WHAT TO WORK ON: Return, unchanged, the lines of the rows below from the line containing "common name: Brudurt" through the end of the rows, including both the first and the final line.

WORKING DATA:
========

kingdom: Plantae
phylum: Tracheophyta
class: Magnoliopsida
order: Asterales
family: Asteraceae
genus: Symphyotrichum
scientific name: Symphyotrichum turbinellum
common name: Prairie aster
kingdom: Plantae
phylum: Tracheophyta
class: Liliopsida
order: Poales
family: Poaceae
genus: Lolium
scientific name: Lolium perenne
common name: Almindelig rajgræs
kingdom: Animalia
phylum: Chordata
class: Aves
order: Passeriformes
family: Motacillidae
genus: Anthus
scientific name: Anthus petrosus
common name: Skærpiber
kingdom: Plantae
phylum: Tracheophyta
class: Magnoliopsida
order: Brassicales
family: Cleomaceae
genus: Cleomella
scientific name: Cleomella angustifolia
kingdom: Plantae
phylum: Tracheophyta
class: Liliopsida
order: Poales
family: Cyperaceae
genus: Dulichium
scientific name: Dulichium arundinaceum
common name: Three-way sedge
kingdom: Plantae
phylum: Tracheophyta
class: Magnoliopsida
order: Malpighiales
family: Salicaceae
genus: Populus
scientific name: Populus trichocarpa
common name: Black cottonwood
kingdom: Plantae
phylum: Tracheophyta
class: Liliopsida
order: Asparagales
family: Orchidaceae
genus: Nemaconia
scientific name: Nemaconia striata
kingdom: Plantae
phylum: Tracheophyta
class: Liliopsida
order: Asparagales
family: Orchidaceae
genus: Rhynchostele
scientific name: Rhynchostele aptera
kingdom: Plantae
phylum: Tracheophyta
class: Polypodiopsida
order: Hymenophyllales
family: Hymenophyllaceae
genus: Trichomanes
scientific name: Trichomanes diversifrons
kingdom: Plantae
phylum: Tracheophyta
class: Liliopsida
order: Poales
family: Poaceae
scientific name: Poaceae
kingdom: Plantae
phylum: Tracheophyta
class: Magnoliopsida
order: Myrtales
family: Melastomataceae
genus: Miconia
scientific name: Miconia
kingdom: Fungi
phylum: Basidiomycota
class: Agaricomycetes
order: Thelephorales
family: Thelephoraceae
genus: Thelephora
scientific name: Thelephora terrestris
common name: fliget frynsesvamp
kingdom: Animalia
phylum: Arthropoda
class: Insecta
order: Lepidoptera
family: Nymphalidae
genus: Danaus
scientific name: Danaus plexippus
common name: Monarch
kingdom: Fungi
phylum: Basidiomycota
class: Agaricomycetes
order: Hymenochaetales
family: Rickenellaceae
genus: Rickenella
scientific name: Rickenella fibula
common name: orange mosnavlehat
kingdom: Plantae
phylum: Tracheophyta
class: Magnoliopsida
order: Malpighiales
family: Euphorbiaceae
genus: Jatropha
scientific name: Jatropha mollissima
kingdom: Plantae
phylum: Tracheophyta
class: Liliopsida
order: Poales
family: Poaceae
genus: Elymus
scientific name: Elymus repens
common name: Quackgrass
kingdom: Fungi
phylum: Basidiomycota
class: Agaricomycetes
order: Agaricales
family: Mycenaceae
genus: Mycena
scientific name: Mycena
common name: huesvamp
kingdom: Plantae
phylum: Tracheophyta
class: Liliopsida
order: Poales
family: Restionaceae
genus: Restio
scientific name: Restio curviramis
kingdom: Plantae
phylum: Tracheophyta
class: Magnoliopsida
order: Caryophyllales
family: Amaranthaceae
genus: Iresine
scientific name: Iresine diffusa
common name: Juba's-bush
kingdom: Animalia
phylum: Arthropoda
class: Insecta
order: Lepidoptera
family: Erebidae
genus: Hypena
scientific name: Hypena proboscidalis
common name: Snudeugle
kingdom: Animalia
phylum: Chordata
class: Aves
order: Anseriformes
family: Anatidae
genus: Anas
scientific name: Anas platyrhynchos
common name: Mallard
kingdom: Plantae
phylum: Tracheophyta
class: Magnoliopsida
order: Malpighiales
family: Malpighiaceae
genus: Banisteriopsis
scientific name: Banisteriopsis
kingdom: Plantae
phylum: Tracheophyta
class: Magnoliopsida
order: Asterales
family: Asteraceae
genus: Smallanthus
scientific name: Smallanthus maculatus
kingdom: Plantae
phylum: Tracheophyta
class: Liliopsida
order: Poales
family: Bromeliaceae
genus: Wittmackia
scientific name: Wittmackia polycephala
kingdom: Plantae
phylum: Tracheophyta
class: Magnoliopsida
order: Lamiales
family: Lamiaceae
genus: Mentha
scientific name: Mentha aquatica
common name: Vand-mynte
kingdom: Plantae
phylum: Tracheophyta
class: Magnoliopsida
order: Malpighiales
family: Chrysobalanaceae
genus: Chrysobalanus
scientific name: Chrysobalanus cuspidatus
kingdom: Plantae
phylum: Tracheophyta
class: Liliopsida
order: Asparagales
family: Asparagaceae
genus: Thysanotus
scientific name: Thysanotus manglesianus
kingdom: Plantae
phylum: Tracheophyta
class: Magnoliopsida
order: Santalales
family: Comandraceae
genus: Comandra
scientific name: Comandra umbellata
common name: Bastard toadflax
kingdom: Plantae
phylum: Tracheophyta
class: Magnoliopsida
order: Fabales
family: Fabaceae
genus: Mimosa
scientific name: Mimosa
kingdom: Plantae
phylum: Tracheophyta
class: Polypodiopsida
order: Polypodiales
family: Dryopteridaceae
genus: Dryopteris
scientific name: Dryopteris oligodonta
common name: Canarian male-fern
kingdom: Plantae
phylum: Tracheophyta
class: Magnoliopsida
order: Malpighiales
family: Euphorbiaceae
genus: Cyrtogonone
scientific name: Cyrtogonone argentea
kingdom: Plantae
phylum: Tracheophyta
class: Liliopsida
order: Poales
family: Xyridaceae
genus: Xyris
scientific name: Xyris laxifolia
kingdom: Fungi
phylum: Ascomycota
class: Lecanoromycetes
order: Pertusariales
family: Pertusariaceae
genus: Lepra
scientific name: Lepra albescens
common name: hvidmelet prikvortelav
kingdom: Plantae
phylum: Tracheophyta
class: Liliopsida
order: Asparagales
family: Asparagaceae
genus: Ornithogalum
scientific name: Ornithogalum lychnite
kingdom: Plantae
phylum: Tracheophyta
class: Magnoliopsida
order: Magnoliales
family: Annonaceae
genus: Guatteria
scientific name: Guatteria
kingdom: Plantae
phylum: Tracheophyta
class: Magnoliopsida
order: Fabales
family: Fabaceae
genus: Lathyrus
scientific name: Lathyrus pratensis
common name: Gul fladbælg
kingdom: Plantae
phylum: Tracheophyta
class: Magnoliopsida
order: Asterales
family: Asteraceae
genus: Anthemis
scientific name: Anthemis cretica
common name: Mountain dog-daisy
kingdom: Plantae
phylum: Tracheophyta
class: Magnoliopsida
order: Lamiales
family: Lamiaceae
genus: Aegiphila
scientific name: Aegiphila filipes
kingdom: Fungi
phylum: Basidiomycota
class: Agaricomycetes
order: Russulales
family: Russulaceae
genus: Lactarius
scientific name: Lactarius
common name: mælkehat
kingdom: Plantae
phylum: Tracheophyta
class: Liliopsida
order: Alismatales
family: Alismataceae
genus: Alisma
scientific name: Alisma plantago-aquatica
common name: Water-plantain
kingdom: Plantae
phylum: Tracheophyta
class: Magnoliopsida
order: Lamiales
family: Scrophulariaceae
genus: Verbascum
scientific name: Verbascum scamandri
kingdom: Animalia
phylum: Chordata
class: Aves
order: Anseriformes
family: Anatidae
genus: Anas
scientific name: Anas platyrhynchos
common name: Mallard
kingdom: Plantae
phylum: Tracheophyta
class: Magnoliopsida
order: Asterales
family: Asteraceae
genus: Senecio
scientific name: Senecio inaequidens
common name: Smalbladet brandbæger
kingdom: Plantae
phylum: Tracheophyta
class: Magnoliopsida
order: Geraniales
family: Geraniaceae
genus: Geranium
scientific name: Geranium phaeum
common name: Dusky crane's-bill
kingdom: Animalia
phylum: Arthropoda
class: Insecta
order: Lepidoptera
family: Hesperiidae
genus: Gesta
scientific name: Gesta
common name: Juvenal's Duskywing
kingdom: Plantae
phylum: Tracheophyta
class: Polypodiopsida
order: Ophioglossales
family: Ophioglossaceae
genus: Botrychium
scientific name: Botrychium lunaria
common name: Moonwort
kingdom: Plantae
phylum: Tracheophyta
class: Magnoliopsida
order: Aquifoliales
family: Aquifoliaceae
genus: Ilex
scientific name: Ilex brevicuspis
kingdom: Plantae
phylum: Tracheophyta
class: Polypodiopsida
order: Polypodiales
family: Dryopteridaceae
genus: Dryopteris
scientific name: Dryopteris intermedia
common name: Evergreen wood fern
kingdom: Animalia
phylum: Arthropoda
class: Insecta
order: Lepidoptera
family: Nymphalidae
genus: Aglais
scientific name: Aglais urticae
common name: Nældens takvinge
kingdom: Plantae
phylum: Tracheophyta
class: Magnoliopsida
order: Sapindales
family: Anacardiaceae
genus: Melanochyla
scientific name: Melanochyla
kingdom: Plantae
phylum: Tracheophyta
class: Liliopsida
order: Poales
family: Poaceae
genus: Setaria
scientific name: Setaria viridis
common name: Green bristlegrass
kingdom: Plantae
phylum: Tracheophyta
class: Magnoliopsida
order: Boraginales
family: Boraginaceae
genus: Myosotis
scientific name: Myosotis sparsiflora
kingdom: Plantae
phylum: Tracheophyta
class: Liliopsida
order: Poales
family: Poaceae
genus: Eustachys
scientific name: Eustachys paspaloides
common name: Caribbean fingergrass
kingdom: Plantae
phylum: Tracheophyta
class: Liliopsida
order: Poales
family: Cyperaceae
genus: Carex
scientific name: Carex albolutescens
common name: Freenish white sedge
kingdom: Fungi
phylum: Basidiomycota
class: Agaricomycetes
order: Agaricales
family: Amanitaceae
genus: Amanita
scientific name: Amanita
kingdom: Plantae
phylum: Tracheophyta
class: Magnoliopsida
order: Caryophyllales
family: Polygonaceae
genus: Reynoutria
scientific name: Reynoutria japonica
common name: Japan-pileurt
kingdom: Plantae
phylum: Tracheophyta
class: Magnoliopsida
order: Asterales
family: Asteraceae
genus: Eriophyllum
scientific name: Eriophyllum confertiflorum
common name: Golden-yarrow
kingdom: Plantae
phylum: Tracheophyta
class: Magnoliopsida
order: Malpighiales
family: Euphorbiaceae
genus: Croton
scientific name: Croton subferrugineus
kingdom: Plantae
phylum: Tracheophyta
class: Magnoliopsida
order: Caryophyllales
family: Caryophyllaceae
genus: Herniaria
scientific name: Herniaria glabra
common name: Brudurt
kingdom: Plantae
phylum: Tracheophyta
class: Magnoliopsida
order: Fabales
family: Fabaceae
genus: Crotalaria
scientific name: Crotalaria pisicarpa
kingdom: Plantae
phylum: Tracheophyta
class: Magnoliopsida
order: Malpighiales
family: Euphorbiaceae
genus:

========

TASK RESPONSE:
common name: Brudurt
kingdom: Plantae
phylum: Tracheophyta
class: Magnoliopsida
order: Fabales
family: Fabaceae
genus: Crotalaria
scientific name: Crotalaria pisicarpa
kingdom: Plantae
phylum: Tracheophyta
class: Magnoliopsida
order: Malpighiales
family: Euphorbiaceae
genus:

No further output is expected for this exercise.